The IAG share price is holding steady as investors predict a swift recovery of business travel after it slumped by more than 70% during the pandemic. The stock ended the day at 207p, which was 11.6% above the lowest level in May.
IAG shares steady: International Consolidated Airlines (IAG) is the parent company of airlines like British Airways and Iberia Airlines. Like all airliners, the company’s shares slumped in 2020 amid the coronavirus pandemic as the air travel industry slumped. The shares have jumped by more than 43% this year as investors bet that the industry will bounce back.

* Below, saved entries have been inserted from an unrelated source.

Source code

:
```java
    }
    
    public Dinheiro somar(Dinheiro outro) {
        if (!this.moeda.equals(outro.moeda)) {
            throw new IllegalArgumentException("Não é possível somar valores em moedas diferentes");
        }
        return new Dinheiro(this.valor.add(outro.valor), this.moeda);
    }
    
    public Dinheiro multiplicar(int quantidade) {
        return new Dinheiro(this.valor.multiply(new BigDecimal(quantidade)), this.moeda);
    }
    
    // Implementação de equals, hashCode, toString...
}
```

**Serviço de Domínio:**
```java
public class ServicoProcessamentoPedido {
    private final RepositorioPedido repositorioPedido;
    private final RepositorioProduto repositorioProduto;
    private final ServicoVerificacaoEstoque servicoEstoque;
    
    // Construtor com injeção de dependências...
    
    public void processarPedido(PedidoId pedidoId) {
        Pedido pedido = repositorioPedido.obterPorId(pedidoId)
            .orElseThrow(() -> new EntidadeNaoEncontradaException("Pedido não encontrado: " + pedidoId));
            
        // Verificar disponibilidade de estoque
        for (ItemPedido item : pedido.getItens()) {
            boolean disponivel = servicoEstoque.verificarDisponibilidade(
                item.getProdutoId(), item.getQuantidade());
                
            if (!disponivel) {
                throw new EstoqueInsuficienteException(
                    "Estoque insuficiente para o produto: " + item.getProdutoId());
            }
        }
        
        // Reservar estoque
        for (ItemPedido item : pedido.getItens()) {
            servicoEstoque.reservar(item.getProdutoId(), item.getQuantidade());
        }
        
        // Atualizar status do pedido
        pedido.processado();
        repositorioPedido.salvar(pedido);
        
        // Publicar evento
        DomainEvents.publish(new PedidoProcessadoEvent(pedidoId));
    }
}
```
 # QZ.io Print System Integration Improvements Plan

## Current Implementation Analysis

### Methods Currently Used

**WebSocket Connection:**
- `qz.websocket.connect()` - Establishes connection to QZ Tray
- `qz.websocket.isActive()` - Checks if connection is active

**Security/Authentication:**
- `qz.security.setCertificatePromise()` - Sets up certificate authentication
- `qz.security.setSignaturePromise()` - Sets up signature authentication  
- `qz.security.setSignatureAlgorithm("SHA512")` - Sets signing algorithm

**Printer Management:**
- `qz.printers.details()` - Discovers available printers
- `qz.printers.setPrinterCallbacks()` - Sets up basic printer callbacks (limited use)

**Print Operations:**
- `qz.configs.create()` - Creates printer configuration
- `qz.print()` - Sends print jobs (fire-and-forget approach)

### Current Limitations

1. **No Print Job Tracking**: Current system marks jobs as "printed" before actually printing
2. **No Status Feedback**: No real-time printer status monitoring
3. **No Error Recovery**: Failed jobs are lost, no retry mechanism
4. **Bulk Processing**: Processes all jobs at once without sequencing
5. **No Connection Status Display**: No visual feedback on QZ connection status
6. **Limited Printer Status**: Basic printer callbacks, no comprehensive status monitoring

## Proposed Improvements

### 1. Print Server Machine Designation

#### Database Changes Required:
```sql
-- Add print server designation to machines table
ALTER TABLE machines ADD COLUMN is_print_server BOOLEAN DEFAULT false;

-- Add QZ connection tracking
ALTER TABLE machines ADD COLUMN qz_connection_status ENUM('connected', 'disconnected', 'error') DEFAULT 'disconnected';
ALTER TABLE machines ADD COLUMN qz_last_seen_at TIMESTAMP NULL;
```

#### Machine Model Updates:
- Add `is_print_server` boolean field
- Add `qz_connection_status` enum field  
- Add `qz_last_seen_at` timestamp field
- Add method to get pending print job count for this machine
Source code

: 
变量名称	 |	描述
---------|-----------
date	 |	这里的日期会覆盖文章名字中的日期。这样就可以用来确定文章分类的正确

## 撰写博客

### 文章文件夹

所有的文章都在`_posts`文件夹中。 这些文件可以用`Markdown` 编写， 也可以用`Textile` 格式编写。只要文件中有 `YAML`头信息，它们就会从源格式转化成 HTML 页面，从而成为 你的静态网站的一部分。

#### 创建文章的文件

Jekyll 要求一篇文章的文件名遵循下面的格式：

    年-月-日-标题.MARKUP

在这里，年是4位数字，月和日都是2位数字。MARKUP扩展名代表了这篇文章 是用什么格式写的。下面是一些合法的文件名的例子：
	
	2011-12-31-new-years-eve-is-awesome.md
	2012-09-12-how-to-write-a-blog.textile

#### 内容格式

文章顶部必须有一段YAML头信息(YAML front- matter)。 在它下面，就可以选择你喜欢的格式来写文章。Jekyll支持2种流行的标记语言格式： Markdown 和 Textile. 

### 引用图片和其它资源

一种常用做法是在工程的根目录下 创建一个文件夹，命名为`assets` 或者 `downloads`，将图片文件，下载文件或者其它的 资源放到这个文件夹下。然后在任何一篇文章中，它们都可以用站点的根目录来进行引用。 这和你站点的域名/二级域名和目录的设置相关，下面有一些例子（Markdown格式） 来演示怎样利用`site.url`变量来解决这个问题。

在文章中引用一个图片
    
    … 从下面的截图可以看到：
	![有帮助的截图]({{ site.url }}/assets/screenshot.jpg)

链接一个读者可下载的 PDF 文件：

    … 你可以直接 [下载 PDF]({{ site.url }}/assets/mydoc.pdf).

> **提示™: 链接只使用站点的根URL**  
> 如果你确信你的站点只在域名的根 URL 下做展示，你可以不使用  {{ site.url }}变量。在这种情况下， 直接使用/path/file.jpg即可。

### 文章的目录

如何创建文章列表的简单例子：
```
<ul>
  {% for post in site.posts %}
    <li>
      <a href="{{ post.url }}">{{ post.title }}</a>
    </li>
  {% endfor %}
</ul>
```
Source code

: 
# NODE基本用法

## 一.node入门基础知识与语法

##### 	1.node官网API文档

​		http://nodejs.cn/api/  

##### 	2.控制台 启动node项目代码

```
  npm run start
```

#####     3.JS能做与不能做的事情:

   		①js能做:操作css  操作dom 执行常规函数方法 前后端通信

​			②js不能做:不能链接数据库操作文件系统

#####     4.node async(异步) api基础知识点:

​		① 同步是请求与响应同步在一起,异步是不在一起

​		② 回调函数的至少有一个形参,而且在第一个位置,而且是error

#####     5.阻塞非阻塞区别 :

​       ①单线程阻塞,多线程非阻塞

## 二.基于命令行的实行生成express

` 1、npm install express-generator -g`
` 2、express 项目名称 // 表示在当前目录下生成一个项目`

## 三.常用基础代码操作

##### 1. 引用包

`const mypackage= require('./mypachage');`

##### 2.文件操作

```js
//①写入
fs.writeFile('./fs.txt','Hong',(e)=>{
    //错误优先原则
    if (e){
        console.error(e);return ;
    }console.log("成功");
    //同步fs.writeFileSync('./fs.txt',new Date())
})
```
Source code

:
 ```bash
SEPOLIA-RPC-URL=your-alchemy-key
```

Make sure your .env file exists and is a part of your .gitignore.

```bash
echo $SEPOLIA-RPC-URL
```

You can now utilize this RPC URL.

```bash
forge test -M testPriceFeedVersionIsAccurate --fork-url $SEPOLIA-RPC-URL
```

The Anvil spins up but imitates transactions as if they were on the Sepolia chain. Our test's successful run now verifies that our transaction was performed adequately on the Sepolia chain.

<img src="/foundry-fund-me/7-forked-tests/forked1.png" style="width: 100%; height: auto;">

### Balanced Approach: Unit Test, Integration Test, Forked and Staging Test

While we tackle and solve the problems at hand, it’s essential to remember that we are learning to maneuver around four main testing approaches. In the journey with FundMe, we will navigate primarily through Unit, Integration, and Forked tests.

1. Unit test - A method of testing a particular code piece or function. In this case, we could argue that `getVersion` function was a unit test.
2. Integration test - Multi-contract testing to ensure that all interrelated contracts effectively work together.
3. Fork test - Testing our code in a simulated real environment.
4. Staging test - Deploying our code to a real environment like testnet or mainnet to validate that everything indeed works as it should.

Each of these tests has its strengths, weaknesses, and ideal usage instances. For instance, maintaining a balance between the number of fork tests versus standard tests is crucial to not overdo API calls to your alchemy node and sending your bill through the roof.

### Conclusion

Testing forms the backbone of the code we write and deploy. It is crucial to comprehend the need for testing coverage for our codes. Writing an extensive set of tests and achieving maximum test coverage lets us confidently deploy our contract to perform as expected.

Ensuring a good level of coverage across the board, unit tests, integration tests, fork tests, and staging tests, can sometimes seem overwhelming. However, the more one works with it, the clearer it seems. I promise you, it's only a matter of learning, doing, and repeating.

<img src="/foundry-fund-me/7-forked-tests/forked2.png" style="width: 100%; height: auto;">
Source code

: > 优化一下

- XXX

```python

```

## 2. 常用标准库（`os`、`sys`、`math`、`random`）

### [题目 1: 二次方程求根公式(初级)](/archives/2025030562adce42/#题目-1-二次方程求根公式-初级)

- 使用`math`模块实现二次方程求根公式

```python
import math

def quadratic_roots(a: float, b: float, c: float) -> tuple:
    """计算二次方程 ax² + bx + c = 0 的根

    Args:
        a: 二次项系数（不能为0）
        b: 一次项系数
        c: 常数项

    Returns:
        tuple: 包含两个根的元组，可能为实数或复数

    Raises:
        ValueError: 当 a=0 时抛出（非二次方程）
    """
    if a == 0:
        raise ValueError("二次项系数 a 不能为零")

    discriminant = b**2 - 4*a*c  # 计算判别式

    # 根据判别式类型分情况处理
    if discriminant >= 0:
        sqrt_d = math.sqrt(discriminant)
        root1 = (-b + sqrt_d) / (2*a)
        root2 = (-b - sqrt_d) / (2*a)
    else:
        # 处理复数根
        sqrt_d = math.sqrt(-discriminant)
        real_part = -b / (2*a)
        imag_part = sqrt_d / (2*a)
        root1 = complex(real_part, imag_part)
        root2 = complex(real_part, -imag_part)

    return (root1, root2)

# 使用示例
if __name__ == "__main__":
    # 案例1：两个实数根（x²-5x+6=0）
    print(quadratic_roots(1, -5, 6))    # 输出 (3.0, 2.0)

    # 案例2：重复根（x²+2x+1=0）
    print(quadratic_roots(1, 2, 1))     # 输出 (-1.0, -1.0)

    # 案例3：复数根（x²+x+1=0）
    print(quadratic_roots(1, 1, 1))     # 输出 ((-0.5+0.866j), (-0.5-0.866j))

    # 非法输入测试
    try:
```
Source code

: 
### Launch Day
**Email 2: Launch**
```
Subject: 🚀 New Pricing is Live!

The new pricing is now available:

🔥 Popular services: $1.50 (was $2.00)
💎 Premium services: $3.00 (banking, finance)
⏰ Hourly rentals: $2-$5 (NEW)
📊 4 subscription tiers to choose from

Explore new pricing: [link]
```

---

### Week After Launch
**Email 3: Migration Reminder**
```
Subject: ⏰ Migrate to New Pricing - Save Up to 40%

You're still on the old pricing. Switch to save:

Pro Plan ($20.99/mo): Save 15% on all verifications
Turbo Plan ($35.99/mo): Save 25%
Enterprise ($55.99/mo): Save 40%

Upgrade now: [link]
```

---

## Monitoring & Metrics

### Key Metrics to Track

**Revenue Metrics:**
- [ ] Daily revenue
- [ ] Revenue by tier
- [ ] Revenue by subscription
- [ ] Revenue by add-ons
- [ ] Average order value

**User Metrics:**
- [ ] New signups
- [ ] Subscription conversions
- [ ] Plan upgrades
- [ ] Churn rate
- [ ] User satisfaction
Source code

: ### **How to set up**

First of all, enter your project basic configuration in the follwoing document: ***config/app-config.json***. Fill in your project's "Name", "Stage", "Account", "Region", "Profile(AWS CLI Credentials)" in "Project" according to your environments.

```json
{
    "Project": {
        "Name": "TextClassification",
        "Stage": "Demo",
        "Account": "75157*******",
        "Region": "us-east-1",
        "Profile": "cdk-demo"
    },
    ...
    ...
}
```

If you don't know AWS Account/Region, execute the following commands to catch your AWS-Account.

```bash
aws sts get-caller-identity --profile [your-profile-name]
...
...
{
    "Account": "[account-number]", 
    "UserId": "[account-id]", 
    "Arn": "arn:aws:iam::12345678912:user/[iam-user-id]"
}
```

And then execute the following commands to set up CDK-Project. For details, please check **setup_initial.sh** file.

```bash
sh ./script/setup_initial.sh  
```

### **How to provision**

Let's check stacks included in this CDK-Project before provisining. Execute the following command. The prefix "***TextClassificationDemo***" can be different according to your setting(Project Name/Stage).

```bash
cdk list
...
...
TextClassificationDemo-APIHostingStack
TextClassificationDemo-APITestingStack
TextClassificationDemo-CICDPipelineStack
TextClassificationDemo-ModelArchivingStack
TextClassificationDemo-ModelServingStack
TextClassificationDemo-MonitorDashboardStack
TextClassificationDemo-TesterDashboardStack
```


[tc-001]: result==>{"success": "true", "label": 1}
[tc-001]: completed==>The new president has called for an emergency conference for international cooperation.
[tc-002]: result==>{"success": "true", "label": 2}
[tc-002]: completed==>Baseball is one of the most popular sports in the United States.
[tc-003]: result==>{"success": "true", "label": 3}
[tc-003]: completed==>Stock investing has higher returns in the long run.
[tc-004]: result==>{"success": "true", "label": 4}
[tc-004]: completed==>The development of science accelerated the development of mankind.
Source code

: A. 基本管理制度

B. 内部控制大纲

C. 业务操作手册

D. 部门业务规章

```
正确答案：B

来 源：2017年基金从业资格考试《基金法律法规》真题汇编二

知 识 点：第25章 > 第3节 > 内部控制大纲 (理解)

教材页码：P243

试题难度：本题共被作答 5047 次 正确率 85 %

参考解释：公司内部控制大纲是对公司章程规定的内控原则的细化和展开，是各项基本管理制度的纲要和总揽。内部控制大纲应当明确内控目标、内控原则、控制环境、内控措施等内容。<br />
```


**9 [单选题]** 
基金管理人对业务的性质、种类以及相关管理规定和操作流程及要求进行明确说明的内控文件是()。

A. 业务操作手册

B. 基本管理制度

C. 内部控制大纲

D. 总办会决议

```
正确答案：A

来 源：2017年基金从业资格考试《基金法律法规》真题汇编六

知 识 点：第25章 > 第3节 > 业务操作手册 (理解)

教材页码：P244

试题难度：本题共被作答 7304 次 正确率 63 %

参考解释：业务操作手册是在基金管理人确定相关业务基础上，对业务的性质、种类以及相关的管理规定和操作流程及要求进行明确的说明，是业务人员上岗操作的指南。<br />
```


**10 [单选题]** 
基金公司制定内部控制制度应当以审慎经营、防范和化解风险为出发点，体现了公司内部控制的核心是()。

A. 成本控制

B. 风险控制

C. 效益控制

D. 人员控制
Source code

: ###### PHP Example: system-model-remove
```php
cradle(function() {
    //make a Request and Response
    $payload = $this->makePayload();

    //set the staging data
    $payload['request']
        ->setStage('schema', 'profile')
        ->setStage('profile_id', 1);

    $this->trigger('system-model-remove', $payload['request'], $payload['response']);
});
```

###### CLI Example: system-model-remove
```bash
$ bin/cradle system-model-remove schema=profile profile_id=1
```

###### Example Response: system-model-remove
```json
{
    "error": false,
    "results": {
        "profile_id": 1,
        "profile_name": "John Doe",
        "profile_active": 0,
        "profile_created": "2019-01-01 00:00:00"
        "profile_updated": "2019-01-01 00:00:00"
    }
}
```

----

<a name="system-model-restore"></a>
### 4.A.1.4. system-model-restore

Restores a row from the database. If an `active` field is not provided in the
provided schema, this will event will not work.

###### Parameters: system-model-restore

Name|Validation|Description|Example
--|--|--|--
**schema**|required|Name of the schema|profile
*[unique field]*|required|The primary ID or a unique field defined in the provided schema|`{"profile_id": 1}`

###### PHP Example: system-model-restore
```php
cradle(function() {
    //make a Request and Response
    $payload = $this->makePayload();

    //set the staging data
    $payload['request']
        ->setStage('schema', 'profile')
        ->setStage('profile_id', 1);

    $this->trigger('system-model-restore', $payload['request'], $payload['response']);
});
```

In a story in today’s Wall Street Journal, Alison Sider said that business travel has started to rebound, which is a good thing. For one, companies like IAG make most of their money from business travelers who tend to pay more. The story quoted Alison taylor, the chief customer officer at American Airlines who said that 47 of its 50 largest corporate accounts have confirmed that they plan to resume traveling.
Further, some high-profile events like TED conference are set to return, meaning that the sector will see robust growth. Further, recent data showed that the number of people screened at US airports rose to 2 million during the Memorial Weekend. This is a sign that the industry is recovering faster than expected.
IAG share price forecast
The four-hour chart shows that the IAG share price jumped sharply from November last year. However, in the past few weeks, the shares have remained in a tight range. They have struggled to move above the year-to-date high of 221p and below last month’s low of 185p. The stock is still slightly above the 25-day and 50-day exponential moving averages (EMA).
It is also slightly above the ascending trendline that is shown in red. Therefore, in my view, the stock will continue rising as investors target the YTD high of 221p. However, a drop below the lowest level in May will open the possibility of it dropping to 174p.